Приблизившись к двери Ясень с немалой силой застучал, от чего ссохшаяся от старости дверь заходила ходуном, скрипя от натуги. На мгновение над двором нависла тишина, полная тревожного шепота ветра, заставляющего сердце сбить свой ритм. Из избы послышались быстрые шаги, и деревянная дверь рывком распахнулась.
На пороге дома стоял коренастый мужичек. В руках он держал крепко сбитый топор, а на лице его еще можно было увидеть следы сна.
Без слов, не отводя глаз от лица хозяина, Ясень достал из-за пазухи потертый временем серебряный символ в виде острой «d», заставляя мужика разом обмякнуть. Опустив оружие, он без возражений отошел, пропуская незваного гостя внутрь.
***
- Скаже, отечь, происходит ли у вас что-то необычное? Может люде пропадаѫт?
Яс сидел на длинной лавке за обеденным столом, на против старосты, который судя по мешкам под глазами, не сомкнул глаз с тех пор, как охотник за гнилью постучал в его дверь. Заслышав вопрос, он заметно напрягся и как-то не по-доброму взглянул на гостя, стараясь избежать пронзительных глаз.
- Ну пропала пара человек. Ну мож больше, чем в прошлом году. Ну так и шо? Сейчас чай зима за окном. Нету у нас никаких чертей тута, а коли хотите поживится, да поохотится, у нас в лесу тварей полным-полно. Людей моих не трогайте. Живём сколько лет спокойно и дальше хочу, шоб так и было. – Глаза старейшины бегали по столу, стараясь зацепится за что-нибудь, выдавая Ясеню, что человек перед ним никогда в своей жизни по-крупному не врал.
Яс и думать не помнил, кто пять лет назад был старосты Омутов, но смутно представляет себе седые волосы и крупное лицо. Для Бодура эта возможно была первая встреча с Кровью господней, и Ясеню было немного интересно почему он решил начать ее со лжи.
- Отечь, если деревня готова заплатить за охотѫ на тварей, я, конечно, не откажѫ вам, но вы должны понимать, что я есмь обязан провести на вашей земнѣ Страшный час. Если она е не тронута порчей проклятых, вам не стоит переживать, что спокойствие ваших краев пошаннетсѧ.
Яс заправил рыжую прядь за ухо, чтобы она не лезла в плошку горячей ухи, которую заботливая Мираша, жена старосты, поставила ему в качестве завтрака. Женщина явно понимала какой путь ему пришлось проделать до их глуши и с лёгкостью отмахнулась от местного обычая, подавать на завтрак Суре, холодного салата из замороженных с лета ягод и трав с горячим чаем. Жирная рыбная похлебка в мгновение прогрела Ясеня до костей, чего не смогла сделать даже печь, место на которой ему выделил хозяин.

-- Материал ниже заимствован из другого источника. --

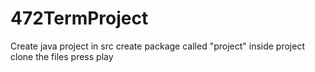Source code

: 472TermProject
==============
Create java project
in src create package called "project"
inside project clone the files
press play
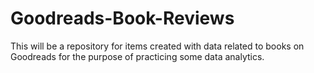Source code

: # Goodreads-Book-Reviews
This will be a repository for items created with data related to books on Goodreads for the purpose of practicing some data analytics.
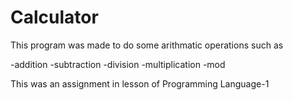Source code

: # Calculator

This program was made to do some arithmatic operations such as

-addition
-subtraction
-division
-multiplication 
-mod

This was an assignment in lesson of Programming Language-1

Пока муж ее вел беседу, она сидела в углу перебирая шерстяные нити и периодически обеспокоенно поглядывала на супруга. Если Мираша и знала что-то важное, то скрывала это гораздо более умело.
Несколько минут в избе висела напряженная тишина, после чего Бодур, наконец, несколько раз нервно кивнул:
- Делаете что вам должно, святой отец.